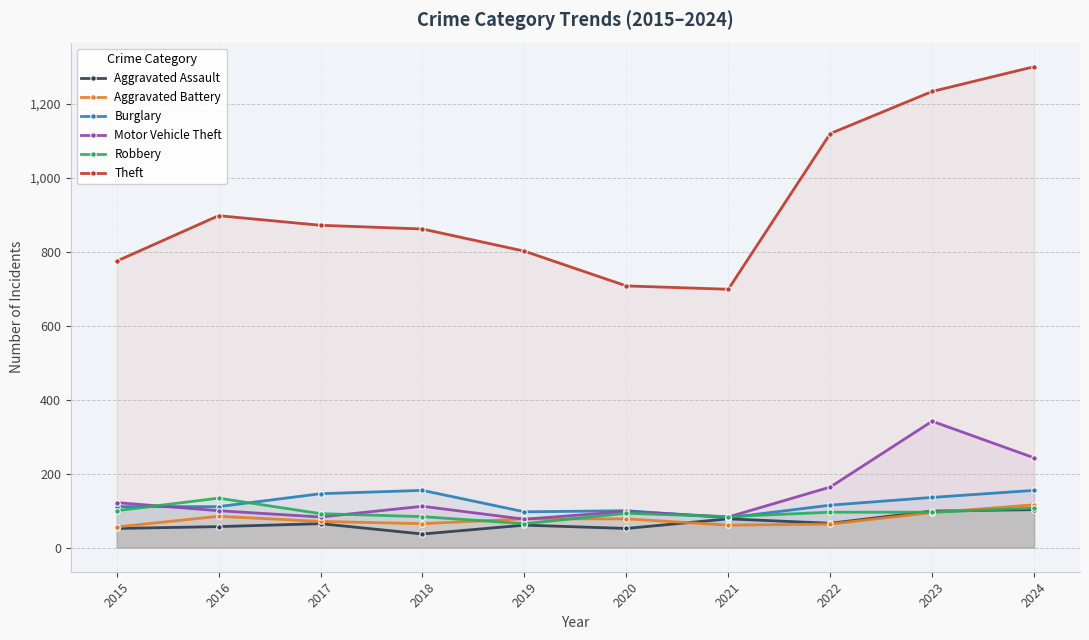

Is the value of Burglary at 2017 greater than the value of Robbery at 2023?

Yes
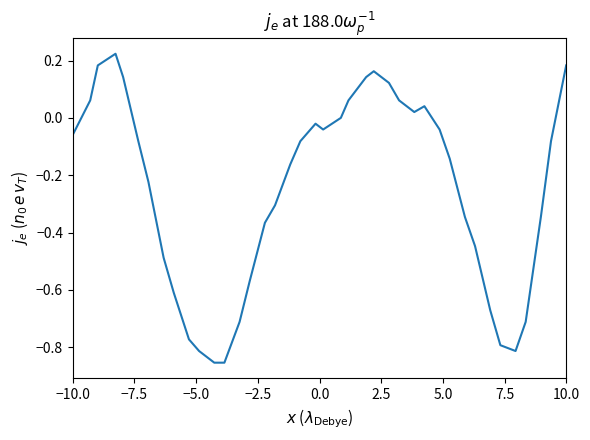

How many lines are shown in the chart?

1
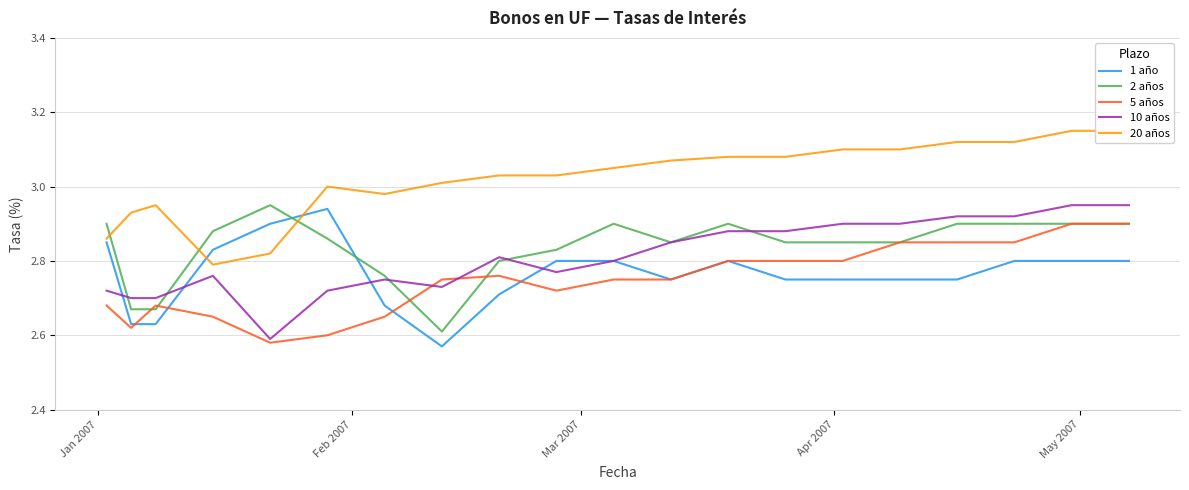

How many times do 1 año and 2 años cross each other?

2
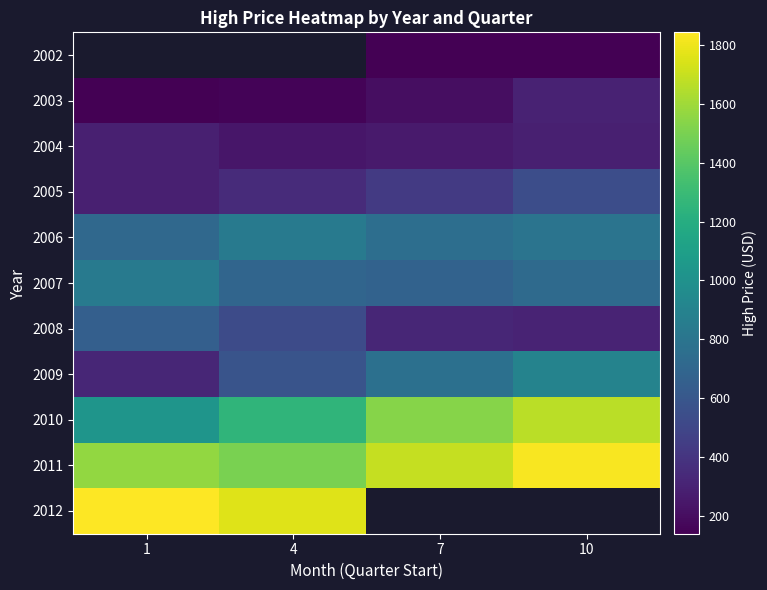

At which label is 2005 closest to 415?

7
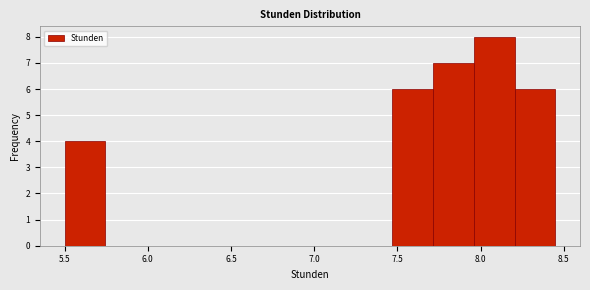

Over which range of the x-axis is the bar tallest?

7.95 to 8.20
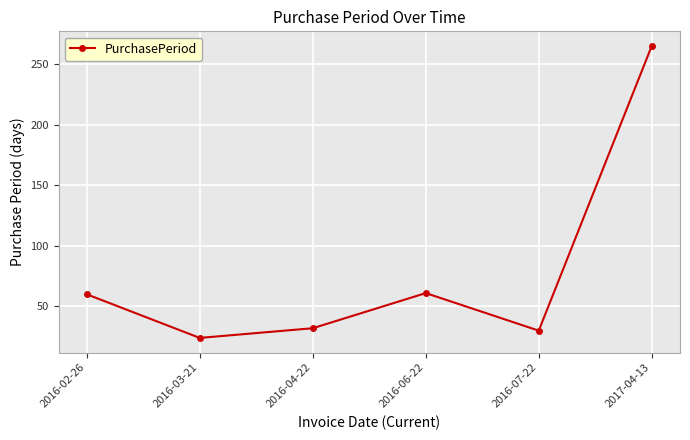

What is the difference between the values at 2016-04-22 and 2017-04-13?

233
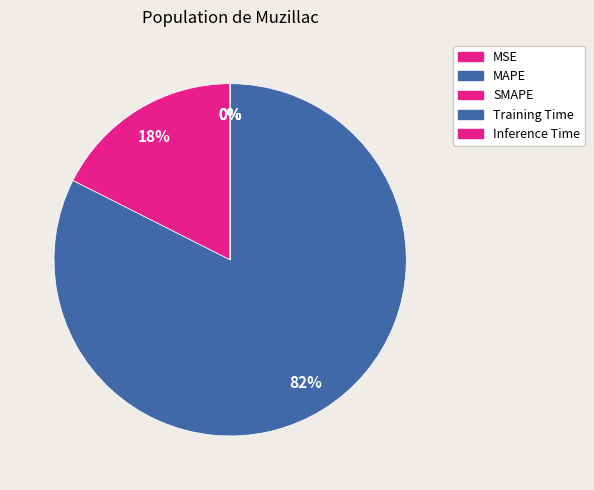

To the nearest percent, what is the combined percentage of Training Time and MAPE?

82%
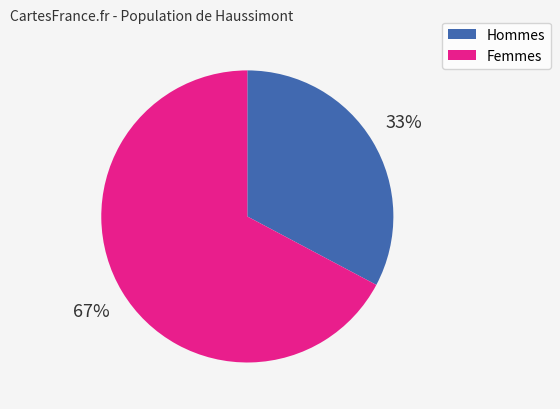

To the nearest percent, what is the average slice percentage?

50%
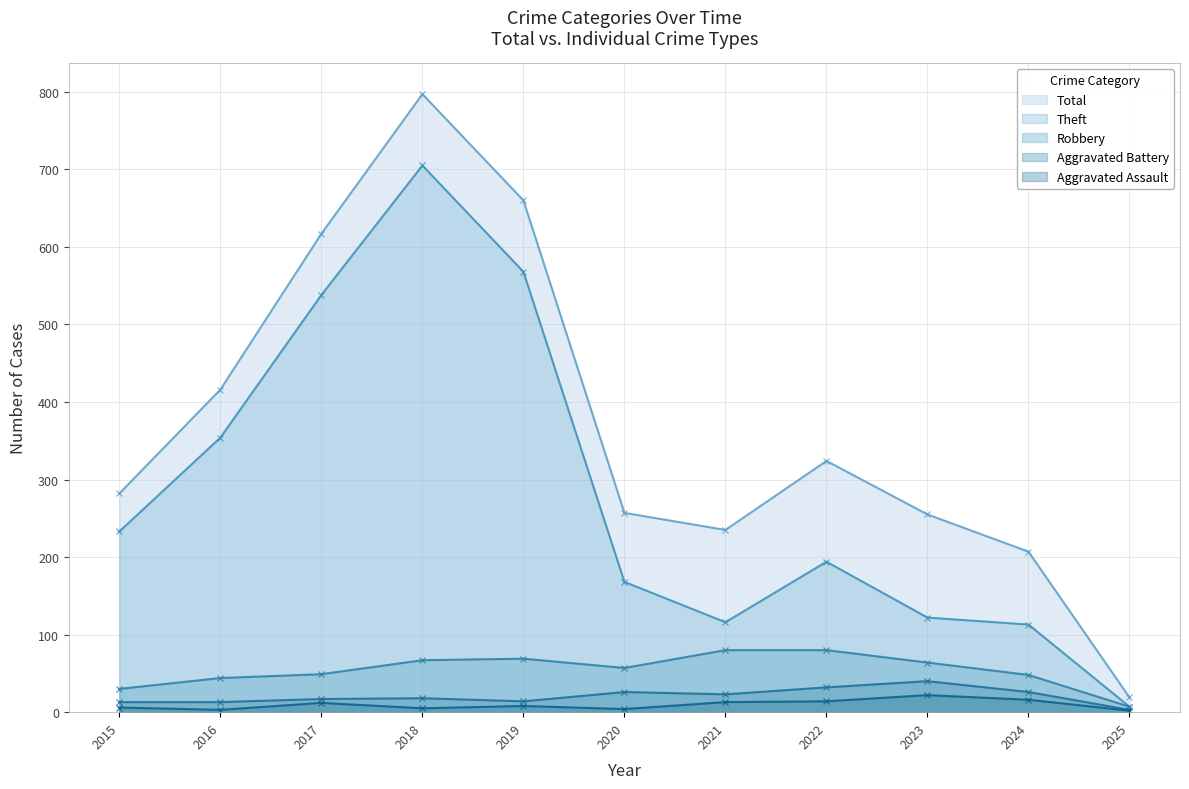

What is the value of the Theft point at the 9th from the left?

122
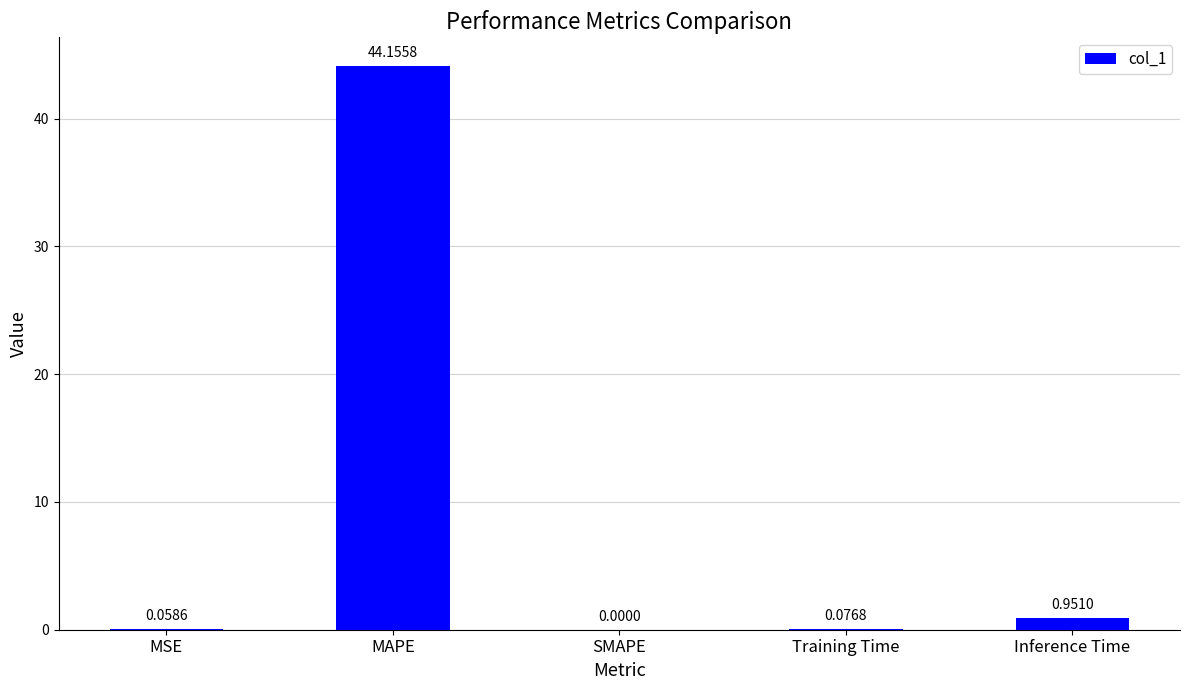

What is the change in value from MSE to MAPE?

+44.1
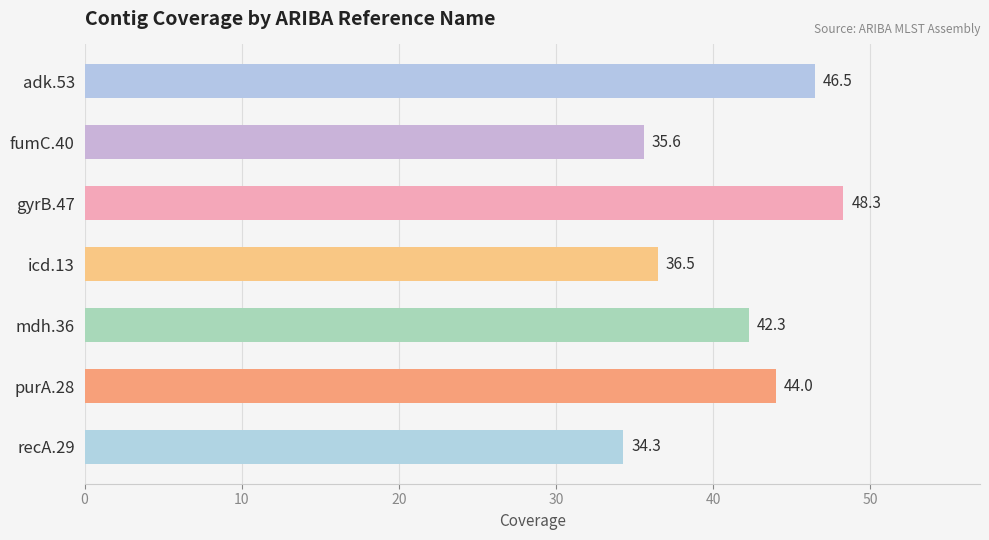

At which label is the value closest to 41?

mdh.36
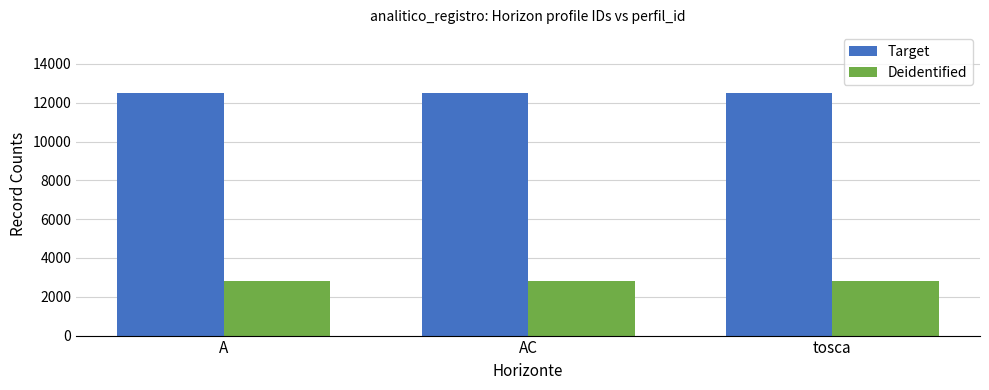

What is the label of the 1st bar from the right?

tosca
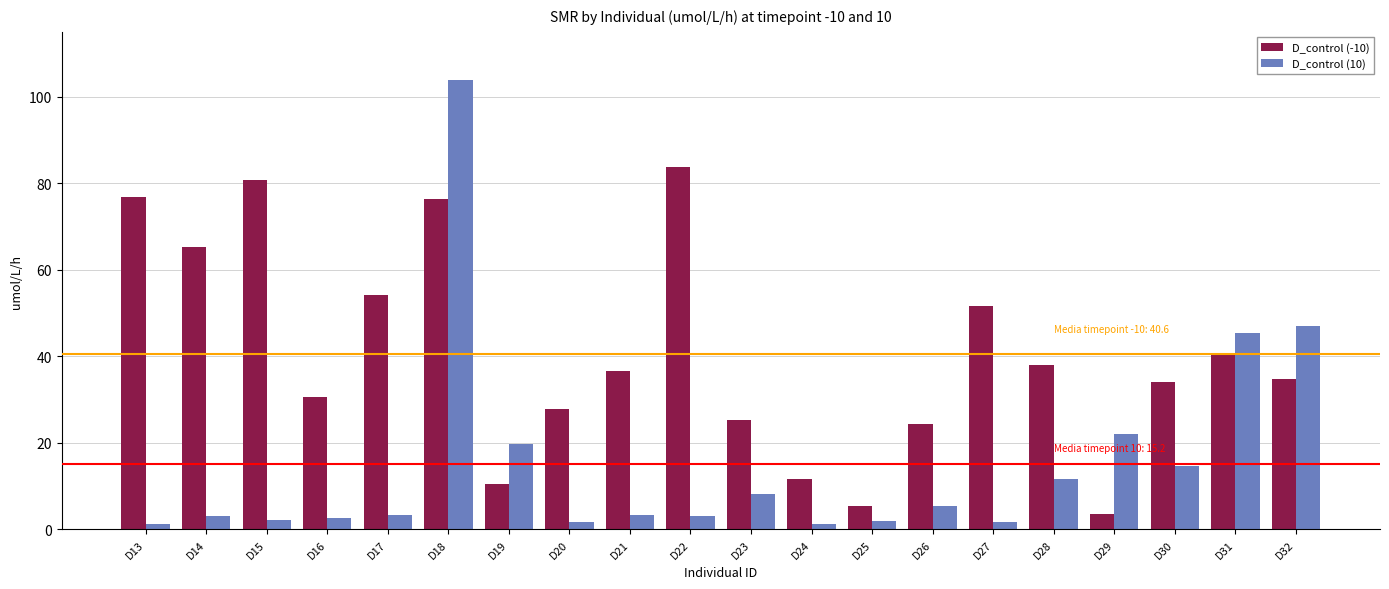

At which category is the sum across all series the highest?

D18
* * * * *
• **ОПИСАНИЕ ЗАДАНИЯ**
Перепишите дословно все строки, приведённые выше, от первой до последней. Изображения в ответ не включайте.

• **ВАШЕ РЕШЕНИЕ**
Is the value of Burglary at 2017 greater than the value of Robbery at 2023?

Yes

How many lines are shown in the chart?

1

How many times do 1 año and 2 años cross each other?

2

At which label is 2005 closest to 415?

7

Over which range of the x-axis is the bar tallest?

7.95 to 8.20

What is the difference between the values at 2016-04-22 and 2017-04-13?

233

To the nearest percent, what is the combined percentage of Training Time and MAPE?

82%

To the nearest percent, what is the average slice percentage?

50%

What is the value of the Theft point at the 9th from the left?

122

What is the change in value from MSE to MAPE?

+44.1

At which label is the value closest to 41?

mdh.36

What is the label of the 1st bar from the right?

tosca

At which category is the sum across all series the highest?

D18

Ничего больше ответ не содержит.